Task to complete
Locate each line below that contains the string "FACE", and copy every such line in full. Case counts.

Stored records
--------

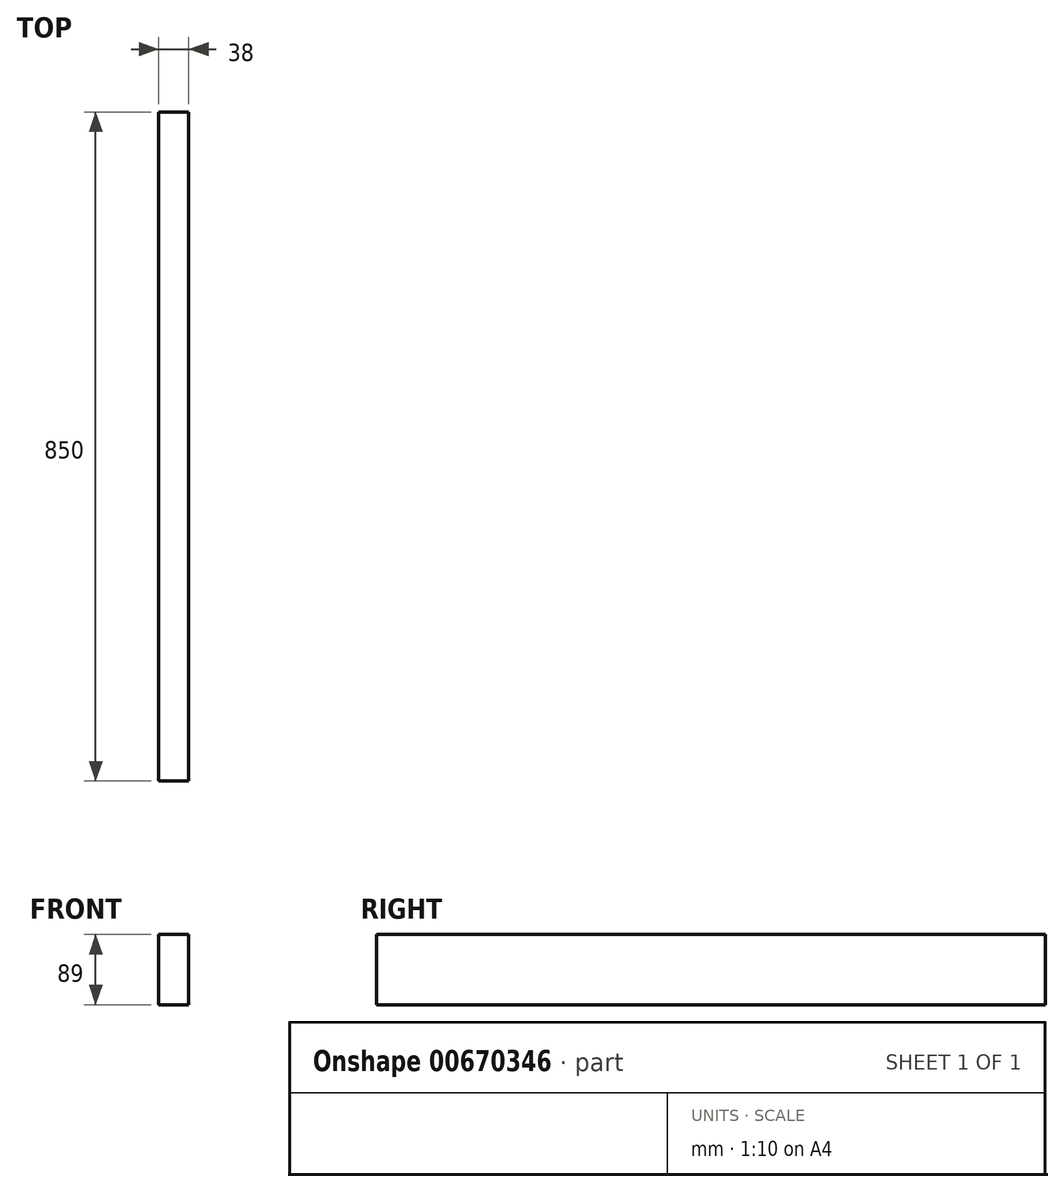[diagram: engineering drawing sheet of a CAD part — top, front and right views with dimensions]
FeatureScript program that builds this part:
annotation { "Feature Type Name" : "Feature", "Feature Type Description" : "" }
export const myFeature = defineFeature(function(context is Context, id is Id, definition is map)
    precondition{}
    {
        {
            var Q0;
            Q0=qCreatedBy(makeId("Front.planeOp"),FACE);
            var sketch = newSketch(context, id + "F0", { "sketchPlane" : qUnion([Q0])});
            skLineSegment(sketch, "E0.bottom", {"start": v(-19, 44.5) * mm, "end": v(19, 44.5) * mm});
            skLineSegment(sketch, "E0.top", {"start": v(-19, -44.5) * mm, "end": v(19, -44.5) * mm});
            skLineSegment(sketch, "E0.left", {"start": v(-19, 44.5) * mm, "end": v(-19, -44.5) * mm});
            skLineSegment(sketch, "E0.right", {"start": v(19, 44.5) * mm, "end": v(19, -44.5) * mm});
            skPoint(sketch, "E0.middle", {"position": v(0, 0) * mm});
            skSolve(sketch);
        }
        {
            var Q0;
            Q0=makeQuery(id+"F0.imprint","IMPRINT",FACE,{"disambiguationData":[TD([[makeQuery(id+"F0.imprint","IMPRINT",EDGE,{"derivedFrom":sQuery(id+"F0.wireOp",EDGE,"E0.bottom")}),-1.0]])]});
            extrude(context, id + "F1", {"entities" : qUnion([Q0]), "endBound" : BoundingType.SYMMETRIC, "depth" : 850 * mm, "offsetDistance" : 25 * mm});
        }
    });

--------

Answer for this exercise
            Q0=qCreatedBy(makeId("Front.planeOp"),FACE);
            Q0=makeQuery(id+"F0.imprint","IMPRINT",FACE,{"disambiguationData":[TD([[makeQuery(id+"F0.imprint","IMPRINT",EDGE,{"derivedFrom":sQuery(id+"F0.wireOp",EDGE,"E0.bottom")}),-1.0]])]});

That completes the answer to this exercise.